* **Directions for this task**: Please pull out every line below that contains the string "INFORMATION" and copy each one in full.

* **Extracted records**:
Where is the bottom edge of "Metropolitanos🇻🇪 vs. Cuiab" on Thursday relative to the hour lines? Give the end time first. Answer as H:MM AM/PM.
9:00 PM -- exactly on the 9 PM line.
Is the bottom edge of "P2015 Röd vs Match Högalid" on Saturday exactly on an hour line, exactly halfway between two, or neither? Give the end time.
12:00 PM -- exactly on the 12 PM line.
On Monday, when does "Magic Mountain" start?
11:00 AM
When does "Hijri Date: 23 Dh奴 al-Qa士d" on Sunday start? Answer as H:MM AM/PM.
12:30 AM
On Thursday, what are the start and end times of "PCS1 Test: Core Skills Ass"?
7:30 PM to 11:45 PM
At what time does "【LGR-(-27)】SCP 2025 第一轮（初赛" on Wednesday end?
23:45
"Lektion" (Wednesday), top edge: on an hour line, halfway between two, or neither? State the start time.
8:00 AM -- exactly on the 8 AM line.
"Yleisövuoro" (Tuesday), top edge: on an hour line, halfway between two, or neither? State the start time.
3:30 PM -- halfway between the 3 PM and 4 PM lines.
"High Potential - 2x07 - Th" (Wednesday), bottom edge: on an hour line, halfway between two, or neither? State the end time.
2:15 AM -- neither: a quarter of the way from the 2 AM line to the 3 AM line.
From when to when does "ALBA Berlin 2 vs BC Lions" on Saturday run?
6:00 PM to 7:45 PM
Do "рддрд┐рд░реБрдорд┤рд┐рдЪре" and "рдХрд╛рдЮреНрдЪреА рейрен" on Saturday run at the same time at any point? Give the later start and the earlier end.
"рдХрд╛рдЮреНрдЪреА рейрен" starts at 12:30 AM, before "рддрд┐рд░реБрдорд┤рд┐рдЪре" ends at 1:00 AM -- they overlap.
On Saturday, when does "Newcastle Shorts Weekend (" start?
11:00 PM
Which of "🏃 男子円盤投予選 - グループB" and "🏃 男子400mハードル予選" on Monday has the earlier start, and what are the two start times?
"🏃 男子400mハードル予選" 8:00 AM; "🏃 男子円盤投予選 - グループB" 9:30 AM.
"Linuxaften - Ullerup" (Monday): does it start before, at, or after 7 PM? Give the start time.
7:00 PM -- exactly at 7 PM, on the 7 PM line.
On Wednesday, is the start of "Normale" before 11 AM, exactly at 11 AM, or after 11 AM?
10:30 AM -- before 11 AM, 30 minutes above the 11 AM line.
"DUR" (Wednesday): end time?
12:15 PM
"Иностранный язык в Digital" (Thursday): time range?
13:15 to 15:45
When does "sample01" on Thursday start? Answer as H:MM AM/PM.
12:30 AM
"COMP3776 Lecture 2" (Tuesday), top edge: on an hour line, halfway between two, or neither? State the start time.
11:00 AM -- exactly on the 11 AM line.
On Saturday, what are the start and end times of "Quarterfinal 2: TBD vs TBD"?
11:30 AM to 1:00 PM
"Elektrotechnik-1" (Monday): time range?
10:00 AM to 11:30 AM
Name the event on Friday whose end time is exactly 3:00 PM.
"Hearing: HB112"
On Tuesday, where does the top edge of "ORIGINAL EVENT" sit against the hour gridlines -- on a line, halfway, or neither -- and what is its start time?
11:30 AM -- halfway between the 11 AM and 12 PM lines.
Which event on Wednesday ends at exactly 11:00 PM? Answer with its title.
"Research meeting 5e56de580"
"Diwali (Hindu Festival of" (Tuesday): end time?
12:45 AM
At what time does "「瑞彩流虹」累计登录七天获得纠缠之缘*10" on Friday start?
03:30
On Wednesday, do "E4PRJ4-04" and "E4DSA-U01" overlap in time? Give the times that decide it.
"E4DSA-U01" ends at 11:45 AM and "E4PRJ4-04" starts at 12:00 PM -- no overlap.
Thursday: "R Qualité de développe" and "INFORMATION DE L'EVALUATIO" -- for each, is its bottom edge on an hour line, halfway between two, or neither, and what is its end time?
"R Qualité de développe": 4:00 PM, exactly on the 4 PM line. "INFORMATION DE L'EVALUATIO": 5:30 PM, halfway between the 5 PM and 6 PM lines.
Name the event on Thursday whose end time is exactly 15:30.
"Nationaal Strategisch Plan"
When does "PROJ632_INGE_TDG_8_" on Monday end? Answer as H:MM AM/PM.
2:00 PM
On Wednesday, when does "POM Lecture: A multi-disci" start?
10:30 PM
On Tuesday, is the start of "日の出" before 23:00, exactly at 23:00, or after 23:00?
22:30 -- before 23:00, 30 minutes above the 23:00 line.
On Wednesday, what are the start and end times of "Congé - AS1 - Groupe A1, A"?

* **Output**:
Thursday: "R Qualité de développe" and "INFORMATION DE L'EVALUATIO" -- for each, is its bottom edge on an hour line, halfway between two, or neither, and what is its end time?
"R Qualité de développe": 4:00 PM, exactly on the 4 PM line. "INFORMATION DE L'EVALUATIO": 5:30 PM, halfway between the 5 PM and 6 PM lines.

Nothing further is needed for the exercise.